_PROVIDED DATA_:
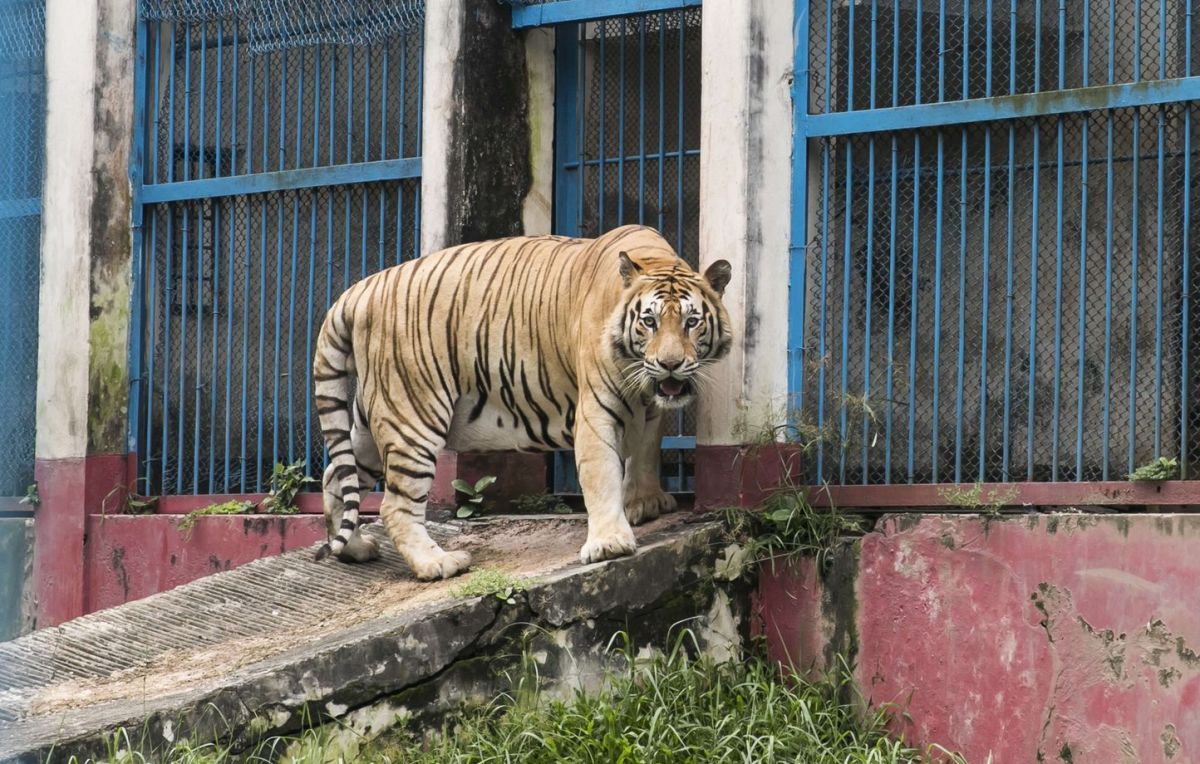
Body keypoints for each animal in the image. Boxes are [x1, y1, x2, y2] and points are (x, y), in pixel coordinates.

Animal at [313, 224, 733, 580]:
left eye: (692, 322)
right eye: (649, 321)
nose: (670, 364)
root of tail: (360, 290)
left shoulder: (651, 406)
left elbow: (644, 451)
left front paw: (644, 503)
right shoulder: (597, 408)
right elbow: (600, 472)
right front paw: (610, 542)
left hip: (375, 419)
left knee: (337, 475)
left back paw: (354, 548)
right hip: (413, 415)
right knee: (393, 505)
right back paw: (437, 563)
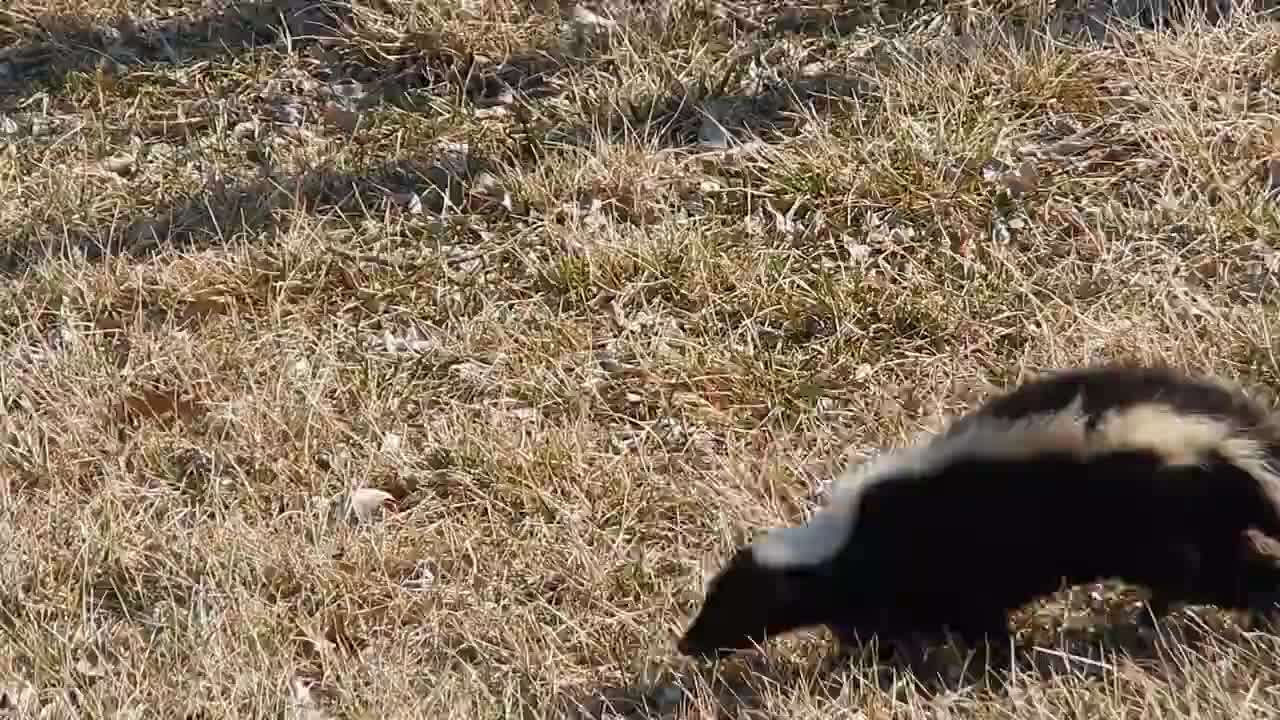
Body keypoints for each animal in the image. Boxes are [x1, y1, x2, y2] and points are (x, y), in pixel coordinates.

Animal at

--

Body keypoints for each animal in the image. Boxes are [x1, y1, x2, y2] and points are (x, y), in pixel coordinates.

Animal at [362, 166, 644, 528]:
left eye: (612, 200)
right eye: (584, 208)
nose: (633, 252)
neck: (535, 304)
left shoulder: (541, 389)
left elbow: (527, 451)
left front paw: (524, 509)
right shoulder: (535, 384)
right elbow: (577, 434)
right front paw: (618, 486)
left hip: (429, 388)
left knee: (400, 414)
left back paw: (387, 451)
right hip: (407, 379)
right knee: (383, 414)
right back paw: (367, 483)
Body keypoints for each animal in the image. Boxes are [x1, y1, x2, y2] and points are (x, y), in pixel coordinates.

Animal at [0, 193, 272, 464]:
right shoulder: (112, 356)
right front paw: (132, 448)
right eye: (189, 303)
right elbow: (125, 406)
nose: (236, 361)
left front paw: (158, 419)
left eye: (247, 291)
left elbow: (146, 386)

_WORK REQUEST_: Using the records above, list each line that includes "elbow".

_OUTPUT_:
left elbow: (644, 451)
right elbow: (600, 472)
left elbow: (527, 451)
right elbow: (577, 434)
right elbow: (125, 406)
left elbow: (146, 386)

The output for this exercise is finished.